Más tarde dejé Delicias para instalarme en Ciudad Cuauhtémoc. Guardo los paseos con un viejo amigo por el centro de la Ciudad de Chihuahua, y si todos los días realizaba el mismo viaje de ida y vuelta a Cuauhtémoc, con el pretexto de saludar una vez más a mi amigo, era tan sólo para ver de nuevo las flores amarillas y rojas bajo el cielo abierto, bajo una columna de luz que describía las montañas y que apenas las mordía para revelarlas distantes, paralelas a la carretera, estáticas también, y las flores eran las únicas que se movían, todas rítmicas al viento: se iban junto con el aire, desaparecían detrás de  una loma, y reaparecían tan pronto como las había añorado. Por la madrugada, apenas amanecía en Cuauhtémoc, tomaba el autobús a La Junta. Y ese mismo paisaje de flores que ya reconocía y al que me había acostumbrado, desaparecía minutos después y daba paso a las montañas, al frío, a la coloración blanca de la niebla que brotaba encima de los pinos. Ahora había flores amarillas, también las vías del tren y el propio tren lento y torturado por la inclinación de las colinas.
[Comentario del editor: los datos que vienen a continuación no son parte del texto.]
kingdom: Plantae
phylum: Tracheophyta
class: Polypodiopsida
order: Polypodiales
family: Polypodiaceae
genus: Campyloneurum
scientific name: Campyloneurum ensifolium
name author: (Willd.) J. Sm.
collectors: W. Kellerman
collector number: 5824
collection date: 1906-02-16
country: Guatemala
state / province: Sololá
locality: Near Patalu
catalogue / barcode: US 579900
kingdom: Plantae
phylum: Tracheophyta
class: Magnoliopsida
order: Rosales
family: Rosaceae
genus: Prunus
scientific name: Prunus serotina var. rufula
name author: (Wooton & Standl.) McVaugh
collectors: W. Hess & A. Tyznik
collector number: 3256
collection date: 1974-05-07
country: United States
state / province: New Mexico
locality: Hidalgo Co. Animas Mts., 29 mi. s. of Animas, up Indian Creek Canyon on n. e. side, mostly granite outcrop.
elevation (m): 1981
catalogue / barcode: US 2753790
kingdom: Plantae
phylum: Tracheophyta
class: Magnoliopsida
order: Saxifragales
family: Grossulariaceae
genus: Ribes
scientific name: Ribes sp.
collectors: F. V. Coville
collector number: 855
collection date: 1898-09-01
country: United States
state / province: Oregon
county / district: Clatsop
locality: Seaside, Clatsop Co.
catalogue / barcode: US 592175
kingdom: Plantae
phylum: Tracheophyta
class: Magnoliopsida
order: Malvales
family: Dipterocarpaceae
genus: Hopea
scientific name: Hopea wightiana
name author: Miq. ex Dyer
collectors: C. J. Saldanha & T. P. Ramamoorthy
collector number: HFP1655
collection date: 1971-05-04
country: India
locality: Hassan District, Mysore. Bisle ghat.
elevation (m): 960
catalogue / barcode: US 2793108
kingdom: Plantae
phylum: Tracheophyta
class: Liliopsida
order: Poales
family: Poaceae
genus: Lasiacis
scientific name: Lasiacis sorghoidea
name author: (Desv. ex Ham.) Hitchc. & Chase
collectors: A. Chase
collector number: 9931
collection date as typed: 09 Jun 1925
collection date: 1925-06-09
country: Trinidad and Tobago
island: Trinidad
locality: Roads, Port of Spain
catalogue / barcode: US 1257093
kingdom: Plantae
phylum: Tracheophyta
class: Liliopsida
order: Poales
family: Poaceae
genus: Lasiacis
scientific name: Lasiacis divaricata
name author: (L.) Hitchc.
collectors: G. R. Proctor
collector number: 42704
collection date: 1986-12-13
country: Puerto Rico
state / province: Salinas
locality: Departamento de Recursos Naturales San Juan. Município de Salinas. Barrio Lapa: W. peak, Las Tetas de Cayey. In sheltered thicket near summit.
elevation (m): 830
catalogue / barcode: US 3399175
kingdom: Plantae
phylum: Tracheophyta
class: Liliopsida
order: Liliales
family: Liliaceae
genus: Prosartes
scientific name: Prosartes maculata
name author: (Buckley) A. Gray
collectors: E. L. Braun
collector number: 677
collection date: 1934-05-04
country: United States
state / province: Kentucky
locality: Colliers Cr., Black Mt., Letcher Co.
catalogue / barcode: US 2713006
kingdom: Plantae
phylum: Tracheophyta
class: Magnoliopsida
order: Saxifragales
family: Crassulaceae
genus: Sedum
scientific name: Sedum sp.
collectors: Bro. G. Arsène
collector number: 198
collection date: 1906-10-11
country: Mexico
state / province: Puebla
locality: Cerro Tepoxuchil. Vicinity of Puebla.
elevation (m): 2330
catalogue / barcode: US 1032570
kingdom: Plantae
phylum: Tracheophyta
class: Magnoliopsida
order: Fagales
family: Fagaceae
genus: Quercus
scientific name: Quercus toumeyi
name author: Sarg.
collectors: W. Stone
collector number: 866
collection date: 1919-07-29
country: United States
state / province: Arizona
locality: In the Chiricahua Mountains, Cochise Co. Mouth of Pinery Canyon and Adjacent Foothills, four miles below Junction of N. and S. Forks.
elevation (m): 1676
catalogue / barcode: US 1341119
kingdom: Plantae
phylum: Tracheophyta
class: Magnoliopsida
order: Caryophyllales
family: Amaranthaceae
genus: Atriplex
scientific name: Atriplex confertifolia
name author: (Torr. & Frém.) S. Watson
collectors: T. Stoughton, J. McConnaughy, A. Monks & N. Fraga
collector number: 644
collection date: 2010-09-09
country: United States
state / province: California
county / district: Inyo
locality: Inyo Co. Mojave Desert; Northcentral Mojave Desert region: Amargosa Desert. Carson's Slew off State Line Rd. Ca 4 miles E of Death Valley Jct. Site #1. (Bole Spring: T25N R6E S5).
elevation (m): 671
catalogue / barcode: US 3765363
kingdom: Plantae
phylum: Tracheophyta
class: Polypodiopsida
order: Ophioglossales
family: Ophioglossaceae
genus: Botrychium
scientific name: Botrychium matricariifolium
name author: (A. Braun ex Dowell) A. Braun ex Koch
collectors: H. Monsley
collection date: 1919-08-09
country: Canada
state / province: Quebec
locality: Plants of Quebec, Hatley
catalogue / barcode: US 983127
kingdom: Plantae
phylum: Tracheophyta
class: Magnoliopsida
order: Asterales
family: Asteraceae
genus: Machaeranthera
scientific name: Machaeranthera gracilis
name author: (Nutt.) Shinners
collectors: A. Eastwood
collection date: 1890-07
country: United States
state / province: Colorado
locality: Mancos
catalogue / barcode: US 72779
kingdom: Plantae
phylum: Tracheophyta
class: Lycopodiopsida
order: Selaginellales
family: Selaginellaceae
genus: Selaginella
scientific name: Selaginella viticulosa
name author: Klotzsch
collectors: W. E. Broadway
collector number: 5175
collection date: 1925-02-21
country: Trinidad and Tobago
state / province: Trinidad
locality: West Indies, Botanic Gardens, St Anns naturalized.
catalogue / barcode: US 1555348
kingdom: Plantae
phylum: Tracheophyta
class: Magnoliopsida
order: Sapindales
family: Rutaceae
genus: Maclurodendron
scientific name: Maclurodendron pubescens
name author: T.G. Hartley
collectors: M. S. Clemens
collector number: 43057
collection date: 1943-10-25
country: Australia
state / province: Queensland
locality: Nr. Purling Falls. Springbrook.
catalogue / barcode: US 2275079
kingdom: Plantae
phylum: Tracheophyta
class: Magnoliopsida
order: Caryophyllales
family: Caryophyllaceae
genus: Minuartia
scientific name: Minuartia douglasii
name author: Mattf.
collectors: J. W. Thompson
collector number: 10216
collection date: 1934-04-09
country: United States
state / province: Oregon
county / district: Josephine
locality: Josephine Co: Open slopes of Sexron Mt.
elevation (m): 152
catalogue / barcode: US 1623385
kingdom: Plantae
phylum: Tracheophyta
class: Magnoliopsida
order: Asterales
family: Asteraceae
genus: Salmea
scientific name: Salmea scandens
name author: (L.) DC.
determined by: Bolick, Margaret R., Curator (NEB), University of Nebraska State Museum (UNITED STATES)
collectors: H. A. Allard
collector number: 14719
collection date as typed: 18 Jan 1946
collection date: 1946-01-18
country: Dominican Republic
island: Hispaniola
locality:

La carretera avanzaba para señalar el espacio abierto, y ante mí se abrían kilómetros de sembradíos de manzanas. En La Junta desayunaba burritos y después caminaba por las vías del tren hasta la antigua y abandonada estación del ferrocarril, que ahora sirve como casa para palomas; más arriba, en lo alto, aparecía la Sierra. Iba por el camino de las vías y pisaba flores amarillas y arbustos cristalizados por el sereno. Mientras caminaba, hombres a caballo se detenían para platicar conmigo. Hablaban del invierno y de la nieve que, dicen, cubre sus casas, los encierra a ellos y mata las cosechas. También había hombres que a esa hora ordeñaban vacas o araban la tierra y que me daban los buenos días desde muy lejos y con la mano en alto.